La nature humaine n’existe pas, n’existent que des conditions sous lesquelles un vivant peut être dit humain (1er avril 2020)

Publié le par Thierry Ternisien d'Ouville

La nature humaine n’existe pas, n’existent que des conditions sous lesquelles un vivant peut être dit humain (1er avril 2020)

L’idée que le totalitarisme doit se comprendre comme une entreprise de transformation de la nature humaine est exprimée dès l’analyse des camps que livre Les origines du totalitarisme : « Ce que les idéologies totalitaires visent, y écrit Arendt, n’est pas la transformation du monde extérieur ou la transmutation de la société, mais la transformation de la nature humaine elle-même […]. La nature humaine est en jeu […]. »

Ce vol de l’humain en l’homme que poursuit le totalitarisme, peut se comprendre selon trois approches : celle d’une réduction spécifique de l’homme à l’animalité ; celle d’une destruction systématique de la dignité humaine ; celle d’une désolation de la société humaine. Pris ensemble, ces trois aspects de l’entreprise par laquelle la domination totale vise à dérober aux hommes leur nature, aboutissent à un acosmisme radical. Si les deux derniers aspects ont souvent été commentés, le premier, moins manifeste, est peut-être, en revanche, le plus déterminant pour saisir ce qui est en jeu dans la domination totalitaire et qui persiste sous une autre forme dans la société moderne.

Les camps visent à changer les hommes en quelque chose de sous-humain, à produire des êtres dépourvus de la capacité d’agir en laquelle se condense leur condition d’êtres humains, d’êtres libres, d’êtres politiques : tentative de produire quelque chose qui est avant tout de l’ordre de la nature, c’est-à-dire de la vie, tandis que l’humain est de l’ordre de l’œuvre et de l’action, c’est-à-dire de la culture et du monde.

La réduction vitale se donne en un premier sens comme le projet de détruire les traits de l’humanité en ses conditions mêmes : à la natalité désignant la capacité d’agir, de donner naissance au nouveau, le régime des camps substitue un « être-dans-la-mort », une non-existence vouée à une mort continuée préoccupée de sa seule survie devenue infiniment problématique ; à « la paradoxale pluralité d’êtres uniques », il substitue l’unité spécifique d’êtres dépossédés de toute singularité distinctive, masse anonyme des condamnés ayant renoncé à toute manifestation de qui chacun est.

Ce que révèlent alors les camps, c’est que la « nature » des hommes n’est telle, une nature, que sous condition d’un dépassement de la nature qu’effectuent l’œuvre et l’action.
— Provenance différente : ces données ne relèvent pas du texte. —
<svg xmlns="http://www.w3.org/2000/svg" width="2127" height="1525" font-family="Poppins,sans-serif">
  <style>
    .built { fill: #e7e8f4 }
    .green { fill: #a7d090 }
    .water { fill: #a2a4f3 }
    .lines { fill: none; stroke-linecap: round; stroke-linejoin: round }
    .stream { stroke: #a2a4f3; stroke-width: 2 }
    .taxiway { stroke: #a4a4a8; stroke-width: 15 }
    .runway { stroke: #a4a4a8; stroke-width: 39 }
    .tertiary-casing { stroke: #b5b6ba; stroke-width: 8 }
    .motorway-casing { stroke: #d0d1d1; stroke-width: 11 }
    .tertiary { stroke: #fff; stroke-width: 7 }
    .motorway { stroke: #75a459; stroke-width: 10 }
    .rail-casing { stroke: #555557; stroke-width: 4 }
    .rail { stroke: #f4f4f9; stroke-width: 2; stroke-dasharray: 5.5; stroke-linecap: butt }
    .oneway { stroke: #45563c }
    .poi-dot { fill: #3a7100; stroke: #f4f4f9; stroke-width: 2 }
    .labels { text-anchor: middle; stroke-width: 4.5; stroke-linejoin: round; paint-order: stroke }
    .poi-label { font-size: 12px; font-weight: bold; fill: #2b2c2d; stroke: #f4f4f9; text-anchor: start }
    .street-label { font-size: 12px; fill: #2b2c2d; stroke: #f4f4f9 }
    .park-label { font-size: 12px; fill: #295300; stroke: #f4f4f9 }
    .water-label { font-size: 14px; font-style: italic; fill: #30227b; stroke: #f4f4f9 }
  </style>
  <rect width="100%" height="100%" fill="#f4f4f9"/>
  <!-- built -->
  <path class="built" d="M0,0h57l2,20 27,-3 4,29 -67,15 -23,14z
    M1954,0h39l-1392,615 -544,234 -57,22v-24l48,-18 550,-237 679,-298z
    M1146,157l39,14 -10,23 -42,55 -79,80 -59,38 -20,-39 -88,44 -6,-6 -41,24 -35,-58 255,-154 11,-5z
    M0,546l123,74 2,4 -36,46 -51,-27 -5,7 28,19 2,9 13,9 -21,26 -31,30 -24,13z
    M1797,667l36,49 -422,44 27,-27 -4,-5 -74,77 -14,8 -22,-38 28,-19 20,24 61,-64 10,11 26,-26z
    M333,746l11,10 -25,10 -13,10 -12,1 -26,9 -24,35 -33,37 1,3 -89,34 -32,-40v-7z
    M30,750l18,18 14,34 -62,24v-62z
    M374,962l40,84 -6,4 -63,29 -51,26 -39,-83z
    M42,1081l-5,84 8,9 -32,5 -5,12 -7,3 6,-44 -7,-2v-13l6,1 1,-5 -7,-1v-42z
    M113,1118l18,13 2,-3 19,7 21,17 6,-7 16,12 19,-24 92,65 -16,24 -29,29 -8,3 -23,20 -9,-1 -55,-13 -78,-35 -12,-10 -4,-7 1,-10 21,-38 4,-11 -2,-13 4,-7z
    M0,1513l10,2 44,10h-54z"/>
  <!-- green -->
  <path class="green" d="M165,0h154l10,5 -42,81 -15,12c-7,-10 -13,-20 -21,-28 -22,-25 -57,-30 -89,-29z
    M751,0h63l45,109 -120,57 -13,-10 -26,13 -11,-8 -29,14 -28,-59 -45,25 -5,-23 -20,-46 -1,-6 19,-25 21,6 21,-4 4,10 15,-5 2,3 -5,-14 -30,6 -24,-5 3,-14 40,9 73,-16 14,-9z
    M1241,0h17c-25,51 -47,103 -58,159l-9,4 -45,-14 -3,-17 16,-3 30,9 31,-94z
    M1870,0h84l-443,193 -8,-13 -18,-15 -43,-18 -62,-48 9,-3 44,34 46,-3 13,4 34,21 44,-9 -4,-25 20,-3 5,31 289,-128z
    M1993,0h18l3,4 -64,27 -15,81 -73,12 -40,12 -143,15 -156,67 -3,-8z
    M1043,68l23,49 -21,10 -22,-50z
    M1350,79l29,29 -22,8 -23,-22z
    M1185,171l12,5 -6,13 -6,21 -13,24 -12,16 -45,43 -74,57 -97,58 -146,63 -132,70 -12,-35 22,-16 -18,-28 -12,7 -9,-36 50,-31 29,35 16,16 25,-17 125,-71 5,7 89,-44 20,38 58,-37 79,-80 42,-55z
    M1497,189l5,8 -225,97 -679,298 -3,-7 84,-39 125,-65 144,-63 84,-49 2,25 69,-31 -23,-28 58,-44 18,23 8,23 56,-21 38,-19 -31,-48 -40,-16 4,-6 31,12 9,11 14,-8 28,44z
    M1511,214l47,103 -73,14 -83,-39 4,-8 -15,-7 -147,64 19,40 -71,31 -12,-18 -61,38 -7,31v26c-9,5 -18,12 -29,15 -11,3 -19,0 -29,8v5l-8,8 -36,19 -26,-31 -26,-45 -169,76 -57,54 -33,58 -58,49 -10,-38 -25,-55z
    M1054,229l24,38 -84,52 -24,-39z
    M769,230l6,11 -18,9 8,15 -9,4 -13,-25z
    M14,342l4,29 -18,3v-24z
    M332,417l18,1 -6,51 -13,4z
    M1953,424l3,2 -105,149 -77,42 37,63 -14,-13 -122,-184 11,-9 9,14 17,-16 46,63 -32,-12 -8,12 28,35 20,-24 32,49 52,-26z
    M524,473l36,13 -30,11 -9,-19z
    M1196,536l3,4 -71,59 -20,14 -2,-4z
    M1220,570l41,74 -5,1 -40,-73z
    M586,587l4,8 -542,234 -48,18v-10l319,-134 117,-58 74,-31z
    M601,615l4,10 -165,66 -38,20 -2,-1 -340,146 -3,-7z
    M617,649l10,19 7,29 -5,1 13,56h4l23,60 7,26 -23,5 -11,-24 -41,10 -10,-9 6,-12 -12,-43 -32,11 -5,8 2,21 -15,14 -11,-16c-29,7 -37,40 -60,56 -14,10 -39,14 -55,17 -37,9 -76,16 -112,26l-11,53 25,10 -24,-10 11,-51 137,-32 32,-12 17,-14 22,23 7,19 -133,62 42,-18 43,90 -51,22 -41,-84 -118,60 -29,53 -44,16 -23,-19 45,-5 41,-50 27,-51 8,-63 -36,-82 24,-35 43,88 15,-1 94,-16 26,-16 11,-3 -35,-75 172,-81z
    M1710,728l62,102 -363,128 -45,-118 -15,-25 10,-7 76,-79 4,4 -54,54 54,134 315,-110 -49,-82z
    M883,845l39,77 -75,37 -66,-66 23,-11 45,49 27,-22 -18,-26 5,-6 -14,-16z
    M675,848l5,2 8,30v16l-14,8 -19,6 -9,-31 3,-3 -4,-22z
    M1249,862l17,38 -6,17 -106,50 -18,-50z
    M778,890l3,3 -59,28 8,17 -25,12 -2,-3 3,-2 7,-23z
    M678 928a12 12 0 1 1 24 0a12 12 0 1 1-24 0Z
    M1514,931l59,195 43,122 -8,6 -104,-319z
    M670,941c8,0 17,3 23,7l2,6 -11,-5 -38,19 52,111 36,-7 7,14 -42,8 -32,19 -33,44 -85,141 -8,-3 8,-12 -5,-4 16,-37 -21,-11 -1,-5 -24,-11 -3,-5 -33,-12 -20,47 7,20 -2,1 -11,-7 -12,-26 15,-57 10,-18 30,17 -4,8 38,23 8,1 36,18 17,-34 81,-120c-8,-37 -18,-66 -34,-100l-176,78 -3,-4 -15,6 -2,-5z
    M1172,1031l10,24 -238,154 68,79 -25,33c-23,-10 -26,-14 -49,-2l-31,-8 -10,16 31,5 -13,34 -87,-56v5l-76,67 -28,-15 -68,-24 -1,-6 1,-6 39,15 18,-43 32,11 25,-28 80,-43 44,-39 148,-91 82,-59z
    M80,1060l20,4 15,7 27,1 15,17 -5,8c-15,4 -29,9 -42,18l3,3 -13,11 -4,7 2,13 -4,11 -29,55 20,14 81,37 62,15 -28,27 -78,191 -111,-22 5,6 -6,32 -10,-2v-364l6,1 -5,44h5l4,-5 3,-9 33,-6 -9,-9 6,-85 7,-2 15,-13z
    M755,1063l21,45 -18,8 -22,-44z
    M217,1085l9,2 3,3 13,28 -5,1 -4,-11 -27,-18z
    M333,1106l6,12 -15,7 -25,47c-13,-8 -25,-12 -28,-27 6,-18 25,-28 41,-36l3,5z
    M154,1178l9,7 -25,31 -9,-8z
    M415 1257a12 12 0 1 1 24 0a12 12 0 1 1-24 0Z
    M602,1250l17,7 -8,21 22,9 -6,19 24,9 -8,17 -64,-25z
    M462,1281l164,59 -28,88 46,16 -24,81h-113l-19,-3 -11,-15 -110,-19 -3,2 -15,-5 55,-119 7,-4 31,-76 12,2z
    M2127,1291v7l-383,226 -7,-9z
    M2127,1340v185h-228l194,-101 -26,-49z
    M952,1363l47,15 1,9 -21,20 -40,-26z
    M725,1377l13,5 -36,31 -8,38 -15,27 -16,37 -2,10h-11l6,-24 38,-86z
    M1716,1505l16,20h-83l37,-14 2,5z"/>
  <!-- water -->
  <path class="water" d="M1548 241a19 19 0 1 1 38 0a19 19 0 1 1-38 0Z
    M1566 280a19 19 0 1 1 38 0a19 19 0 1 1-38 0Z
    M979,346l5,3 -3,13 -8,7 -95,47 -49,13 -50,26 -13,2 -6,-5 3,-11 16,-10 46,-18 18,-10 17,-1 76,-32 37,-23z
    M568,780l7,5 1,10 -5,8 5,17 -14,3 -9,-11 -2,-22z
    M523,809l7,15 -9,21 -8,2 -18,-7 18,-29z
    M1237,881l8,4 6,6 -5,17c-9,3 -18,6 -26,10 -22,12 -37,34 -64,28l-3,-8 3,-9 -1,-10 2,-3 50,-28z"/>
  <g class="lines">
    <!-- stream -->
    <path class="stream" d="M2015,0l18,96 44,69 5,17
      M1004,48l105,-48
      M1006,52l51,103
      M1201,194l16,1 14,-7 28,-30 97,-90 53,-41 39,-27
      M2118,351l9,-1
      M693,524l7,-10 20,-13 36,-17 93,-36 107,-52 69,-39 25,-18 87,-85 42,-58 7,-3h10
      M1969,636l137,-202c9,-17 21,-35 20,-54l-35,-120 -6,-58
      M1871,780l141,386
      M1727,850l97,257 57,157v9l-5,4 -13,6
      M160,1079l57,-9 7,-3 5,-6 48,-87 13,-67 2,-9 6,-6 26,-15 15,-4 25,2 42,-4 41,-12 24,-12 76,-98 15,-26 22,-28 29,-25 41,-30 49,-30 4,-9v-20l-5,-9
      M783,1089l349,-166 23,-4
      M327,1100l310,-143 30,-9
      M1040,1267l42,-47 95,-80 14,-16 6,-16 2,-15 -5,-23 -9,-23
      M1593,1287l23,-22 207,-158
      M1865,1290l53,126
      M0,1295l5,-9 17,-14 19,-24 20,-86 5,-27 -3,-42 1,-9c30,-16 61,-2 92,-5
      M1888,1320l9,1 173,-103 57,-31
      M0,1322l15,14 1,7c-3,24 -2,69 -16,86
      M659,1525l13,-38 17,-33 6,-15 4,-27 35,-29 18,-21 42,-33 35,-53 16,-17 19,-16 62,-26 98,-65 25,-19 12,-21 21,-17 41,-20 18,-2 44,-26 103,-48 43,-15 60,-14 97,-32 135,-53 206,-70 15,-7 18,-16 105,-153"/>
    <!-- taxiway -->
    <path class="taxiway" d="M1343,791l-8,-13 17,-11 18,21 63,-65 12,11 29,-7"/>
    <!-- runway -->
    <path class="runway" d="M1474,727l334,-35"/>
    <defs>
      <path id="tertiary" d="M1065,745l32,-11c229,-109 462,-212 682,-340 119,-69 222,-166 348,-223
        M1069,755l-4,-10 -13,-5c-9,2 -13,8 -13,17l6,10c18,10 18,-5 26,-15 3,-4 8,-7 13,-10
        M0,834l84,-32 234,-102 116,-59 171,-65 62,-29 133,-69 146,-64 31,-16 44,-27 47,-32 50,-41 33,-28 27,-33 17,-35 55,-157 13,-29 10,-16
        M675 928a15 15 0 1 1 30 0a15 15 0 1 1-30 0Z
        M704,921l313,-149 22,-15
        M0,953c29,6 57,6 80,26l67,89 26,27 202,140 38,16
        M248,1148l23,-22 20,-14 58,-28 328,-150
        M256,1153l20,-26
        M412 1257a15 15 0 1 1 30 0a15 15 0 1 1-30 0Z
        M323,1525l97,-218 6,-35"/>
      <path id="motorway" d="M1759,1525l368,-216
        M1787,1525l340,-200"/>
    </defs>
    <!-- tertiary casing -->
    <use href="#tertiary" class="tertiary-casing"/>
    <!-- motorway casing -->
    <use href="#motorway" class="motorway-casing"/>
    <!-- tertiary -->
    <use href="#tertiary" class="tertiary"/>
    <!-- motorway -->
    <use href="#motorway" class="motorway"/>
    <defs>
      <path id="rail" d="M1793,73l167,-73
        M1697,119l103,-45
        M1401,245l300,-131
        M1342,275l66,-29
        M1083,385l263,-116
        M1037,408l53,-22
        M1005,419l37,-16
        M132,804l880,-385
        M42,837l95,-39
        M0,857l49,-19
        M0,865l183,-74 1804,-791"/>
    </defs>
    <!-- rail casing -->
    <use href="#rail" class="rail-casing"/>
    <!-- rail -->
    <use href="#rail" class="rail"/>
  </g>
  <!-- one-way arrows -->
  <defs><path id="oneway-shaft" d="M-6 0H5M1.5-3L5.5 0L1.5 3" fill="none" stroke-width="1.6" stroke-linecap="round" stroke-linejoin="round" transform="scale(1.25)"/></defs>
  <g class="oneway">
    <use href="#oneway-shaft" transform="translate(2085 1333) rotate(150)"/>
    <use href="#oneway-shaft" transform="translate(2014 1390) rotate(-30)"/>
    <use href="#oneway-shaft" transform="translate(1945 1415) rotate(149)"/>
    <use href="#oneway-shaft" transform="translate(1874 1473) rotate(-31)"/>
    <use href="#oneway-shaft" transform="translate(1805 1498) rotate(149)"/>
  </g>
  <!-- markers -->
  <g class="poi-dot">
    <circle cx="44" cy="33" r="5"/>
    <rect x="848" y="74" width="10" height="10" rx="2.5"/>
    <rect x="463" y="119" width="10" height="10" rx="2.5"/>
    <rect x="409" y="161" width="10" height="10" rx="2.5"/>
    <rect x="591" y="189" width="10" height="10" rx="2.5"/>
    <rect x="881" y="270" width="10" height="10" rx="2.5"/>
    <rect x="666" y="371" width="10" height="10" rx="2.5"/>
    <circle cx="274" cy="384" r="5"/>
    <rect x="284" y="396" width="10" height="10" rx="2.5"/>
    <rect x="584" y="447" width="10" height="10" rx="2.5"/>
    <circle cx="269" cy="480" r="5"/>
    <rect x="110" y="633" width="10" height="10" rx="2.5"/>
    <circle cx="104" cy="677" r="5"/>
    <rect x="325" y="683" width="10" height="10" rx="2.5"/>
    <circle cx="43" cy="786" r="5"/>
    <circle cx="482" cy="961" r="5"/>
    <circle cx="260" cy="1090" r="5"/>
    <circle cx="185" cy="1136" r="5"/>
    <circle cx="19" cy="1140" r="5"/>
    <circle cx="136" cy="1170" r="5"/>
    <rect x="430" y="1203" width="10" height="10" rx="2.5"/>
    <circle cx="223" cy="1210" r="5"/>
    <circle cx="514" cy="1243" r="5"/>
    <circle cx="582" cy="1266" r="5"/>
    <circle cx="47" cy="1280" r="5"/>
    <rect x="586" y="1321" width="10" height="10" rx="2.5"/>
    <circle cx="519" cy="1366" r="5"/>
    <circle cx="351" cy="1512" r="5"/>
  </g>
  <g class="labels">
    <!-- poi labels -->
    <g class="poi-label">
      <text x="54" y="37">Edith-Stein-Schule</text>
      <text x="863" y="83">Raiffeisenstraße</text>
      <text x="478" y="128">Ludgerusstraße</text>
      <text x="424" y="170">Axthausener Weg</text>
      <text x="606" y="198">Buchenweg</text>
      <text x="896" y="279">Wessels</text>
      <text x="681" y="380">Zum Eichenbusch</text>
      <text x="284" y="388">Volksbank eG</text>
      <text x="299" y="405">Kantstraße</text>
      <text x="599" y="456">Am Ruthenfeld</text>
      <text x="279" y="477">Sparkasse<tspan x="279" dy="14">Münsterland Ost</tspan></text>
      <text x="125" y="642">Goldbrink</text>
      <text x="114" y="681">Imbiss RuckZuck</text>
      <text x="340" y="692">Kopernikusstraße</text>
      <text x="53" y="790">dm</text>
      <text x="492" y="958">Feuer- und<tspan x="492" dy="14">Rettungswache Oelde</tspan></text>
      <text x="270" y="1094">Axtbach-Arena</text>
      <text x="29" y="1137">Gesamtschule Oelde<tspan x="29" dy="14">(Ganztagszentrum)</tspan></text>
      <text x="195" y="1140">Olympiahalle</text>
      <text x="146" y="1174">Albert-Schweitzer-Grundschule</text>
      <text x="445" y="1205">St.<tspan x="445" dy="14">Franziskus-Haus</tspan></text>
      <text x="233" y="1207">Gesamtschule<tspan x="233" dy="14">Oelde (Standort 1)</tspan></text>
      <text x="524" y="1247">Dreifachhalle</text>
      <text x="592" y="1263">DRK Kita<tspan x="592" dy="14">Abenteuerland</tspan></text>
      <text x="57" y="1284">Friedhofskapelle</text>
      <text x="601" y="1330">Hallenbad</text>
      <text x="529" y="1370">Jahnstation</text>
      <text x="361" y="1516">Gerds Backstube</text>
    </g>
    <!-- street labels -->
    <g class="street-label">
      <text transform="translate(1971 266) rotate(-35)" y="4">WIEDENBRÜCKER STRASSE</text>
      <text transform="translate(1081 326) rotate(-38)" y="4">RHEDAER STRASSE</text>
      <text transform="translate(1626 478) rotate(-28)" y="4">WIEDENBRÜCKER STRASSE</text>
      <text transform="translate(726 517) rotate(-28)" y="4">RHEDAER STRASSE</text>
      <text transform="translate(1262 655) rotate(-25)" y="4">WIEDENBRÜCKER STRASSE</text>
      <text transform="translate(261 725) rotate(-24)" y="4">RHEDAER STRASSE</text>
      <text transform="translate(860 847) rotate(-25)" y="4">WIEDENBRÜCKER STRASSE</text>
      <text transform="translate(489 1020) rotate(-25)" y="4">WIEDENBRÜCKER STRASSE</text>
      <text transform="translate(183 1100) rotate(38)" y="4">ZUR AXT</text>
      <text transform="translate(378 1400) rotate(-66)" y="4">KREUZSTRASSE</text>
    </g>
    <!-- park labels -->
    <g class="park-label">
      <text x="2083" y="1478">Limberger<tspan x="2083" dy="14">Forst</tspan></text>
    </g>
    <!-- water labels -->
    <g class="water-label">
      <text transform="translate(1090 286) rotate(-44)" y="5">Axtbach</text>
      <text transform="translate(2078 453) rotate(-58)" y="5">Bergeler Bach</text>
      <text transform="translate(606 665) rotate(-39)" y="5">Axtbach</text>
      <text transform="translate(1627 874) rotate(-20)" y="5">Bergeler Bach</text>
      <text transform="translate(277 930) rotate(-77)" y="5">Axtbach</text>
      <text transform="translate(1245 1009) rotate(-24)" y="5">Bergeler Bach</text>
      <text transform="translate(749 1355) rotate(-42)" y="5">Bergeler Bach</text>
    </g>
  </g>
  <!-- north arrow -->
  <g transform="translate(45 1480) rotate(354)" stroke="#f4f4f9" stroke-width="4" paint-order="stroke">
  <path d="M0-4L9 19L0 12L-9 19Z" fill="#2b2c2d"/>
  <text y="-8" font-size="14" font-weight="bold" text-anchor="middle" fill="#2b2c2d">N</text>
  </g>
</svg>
Paradoxe d’une nature humaine dont l’essence est de n’être pas en harmonie avec la nature, de n’être pas une espèce parmi d’autres.

S’il n’y a pas de véritable nature de l’homme, c’est que dans la « nature humaine » l’humanité contredit la nature en un mouvement de liberté qui l’élève au-delà de la seule condition vitale pour œuvrer à un monde humain et agir en un espace de visibilité commune à la pluralité des êtres. « La nature de l’homme n’est « humaine » que dans la mesure où elle ouvre l’homme à la possibilité de devenir quelque chose de non-naturel par excellence, à savoir un homme.

Or une véritable compréhension de l’humain dans le contexte de la modernité ne peut consister à récuser le naturalisme positiviste nazi — qui repose sur une représentation zoologique des races humaines et qui justifie l’expérimentation « scientifique » des camps — par la seule invocation d’une nature, que ce soit au sens de la phusis aristotélicienne ou au sens d’une essence anthropo-théologique de l’homme de type néothomiste.

Les hommes ne sont pas plus hommes en raison d’une appartenance spécifique qu’en raison d’une essence métaphysique. Arendt élève l’horreur des camps à la hauteur de son enjeu : loin de relever d’une nature, l’humanité des hommes tient à un jeu de conditions. Il suffit que celles-ci soient détruites, et particulièrement la condition politique de pluralité, pour qu’avec elles disparaisse jusqu’à l’idée d’humanité elle-même.

L’espèce humaine n’existe pas : n’existent que des espèces animales. Il n’y a rien de spécifiquement humain. La nature humaine n’existe pas : il n’y a rien de métaphysiquement humain — rien du moins qui résiste à l’épreuve des totalitarismes.

N’existent que des conditions sous lesquelles un vivant peut être dit humain si et parce qu’il accède à un régime politique de son mode d’existence, de son exister. Que celui-ci soit altéré, voire détruit, et l’humanité se trouve aussitôt privée en même temps de sens et de réalité. Ce dont l’existence dans les camps témoigne.